Despite protests by more than 70 relief groups, the United Nations plans to continue its aid collaboration with Assad’s government in Syria.
In an open letter to the UN, the relief groups express “little hope that the UN-coordinated humanitarian response might operate independently of the political priorities of the Syrian government.” As a result, they plan to suspend their participation in the Whole of Syria information-sharing program, by which the UN gains access to information about developments in parts of Syria outside of the Assad regime’s control.
The 73 NGO’s signing the letter cite concerns that the Assad regime has interfered with the delivery of aid to besieged areas, removing medical aid from convoys and marginalizing other humanitarian actors during the planning phases of crisis response.
Just last week, the Syrian government stalled aid convoys headed to Aleppo from Turkey after a ceasefire was declared last Monday. The government insists that all aid to rebel-controlled areas must not enter without coordination from the government and the UN. The government is particularly suspicious of any aid coming from the Turkish border, as Turkey has backed rebel groups fighting Assad.
In late August, UN relief efforts in Syria came under fire when The Guardian ran a story exposing the extent of UN support for aid organizations tied to the Assad regime, including $13 million in support for the government’s farming and agriculture efforts and $8.5 million to Syria Trust, the charity of Assad’s wife Asma. Much UN aid in Syria has gone to organizations tied to Assad and under US and EU sanctions.

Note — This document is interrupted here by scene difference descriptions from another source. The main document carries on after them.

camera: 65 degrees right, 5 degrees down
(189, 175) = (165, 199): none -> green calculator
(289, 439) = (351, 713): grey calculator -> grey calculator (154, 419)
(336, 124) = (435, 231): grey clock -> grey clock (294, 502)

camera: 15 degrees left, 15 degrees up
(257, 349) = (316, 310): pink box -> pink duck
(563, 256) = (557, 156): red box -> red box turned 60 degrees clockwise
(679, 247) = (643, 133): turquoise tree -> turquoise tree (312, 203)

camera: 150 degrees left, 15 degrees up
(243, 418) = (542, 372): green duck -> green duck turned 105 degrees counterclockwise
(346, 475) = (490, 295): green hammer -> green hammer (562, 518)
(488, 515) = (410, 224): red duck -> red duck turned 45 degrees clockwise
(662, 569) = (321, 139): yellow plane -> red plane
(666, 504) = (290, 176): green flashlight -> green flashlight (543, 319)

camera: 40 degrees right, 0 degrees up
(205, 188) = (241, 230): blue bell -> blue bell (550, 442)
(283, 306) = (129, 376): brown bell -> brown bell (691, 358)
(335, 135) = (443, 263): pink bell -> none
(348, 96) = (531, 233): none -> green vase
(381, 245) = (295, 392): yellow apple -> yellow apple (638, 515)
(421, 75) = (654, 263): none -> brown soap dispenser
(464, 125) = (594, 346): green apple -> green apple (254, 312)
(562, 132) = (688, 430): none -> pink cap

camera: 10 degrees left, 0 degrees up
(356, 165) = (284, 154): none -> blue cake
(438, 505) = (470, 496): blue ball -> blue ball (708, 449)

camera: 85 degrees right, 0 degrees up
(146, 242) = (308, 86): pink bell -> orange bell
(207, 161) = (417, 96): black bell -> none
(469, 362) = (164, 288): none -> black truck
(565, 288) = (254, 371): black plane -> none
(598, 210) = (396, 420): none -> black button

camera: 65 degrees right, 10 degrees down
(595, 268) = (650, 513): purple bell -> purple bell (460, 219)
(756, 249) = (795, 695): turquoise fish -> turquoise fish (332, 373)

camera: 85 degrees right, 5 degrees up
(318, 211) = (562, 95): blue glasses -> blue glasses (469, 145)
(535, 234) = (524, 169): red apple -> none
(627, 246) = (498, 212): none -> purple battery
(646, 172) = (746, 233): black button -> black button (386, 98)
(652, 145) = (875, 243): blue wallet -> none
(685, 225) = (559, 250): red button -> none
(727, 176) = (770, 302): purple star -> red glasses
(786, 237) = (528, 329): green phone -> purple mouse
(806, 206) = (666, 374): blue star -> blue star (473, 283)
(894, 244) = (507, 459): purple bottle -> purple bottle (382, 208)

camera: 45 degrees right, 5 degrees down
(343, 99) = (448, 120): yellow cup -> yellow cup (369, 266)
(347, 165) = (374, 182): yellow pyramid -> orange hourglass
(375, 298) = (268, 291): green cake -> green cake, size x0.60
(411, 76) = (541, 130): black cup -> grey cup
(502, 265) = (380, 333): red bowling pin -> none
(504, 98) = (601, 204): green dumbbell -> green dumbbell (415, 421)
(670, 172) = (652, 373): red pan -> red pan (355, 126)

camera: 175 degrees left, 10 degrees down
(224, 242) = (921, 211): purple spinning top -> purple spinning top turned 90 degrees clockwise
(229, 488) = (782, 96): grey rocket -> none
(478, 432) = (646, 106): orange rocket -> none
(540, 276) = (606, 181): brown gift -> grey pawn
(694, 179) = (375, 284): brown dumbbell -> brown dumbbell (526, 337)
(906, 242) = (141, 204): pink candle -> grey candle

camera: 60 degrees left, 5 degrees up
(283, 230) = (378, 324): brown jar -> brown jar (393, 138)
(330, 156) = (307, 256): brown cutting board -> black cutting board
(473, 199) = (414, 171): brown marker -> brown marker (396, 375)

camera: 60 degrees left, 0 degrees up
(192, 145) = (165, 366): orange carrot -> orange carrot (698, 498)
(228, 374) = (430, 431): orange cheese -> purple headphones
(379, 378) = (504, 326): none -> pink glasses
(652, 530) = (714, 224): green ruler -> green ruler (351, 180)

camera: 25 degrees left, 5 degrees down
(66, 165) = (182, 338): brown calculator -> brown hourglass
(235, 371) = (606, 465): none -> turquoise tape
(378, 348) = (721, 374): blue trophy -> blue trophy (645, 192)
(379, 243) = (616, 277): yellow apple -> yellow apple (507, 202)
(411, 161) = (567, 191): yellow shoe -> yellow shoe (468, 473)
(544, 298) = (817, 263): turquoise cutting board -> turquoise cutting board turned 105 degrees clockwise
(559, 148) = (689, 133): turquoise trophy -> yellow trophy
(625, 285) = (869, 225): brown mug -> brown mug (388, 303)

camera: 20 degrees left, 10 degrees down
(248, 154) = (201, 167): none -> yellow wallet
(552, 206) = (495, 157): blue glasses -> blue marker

In response to the criticism, UN officials have expressed their intention to continue working with the Assad regime in order to provide aid to those in need, and have pointed out that the UN is not obligated to follow US and EU sanctions, but only those imposed by the UN itself. As one spokesman put it, the UN will “continue to engage with [the government] and all humanitarian partners in order to improve our collective efforts and reach as many people as we can in Syria.”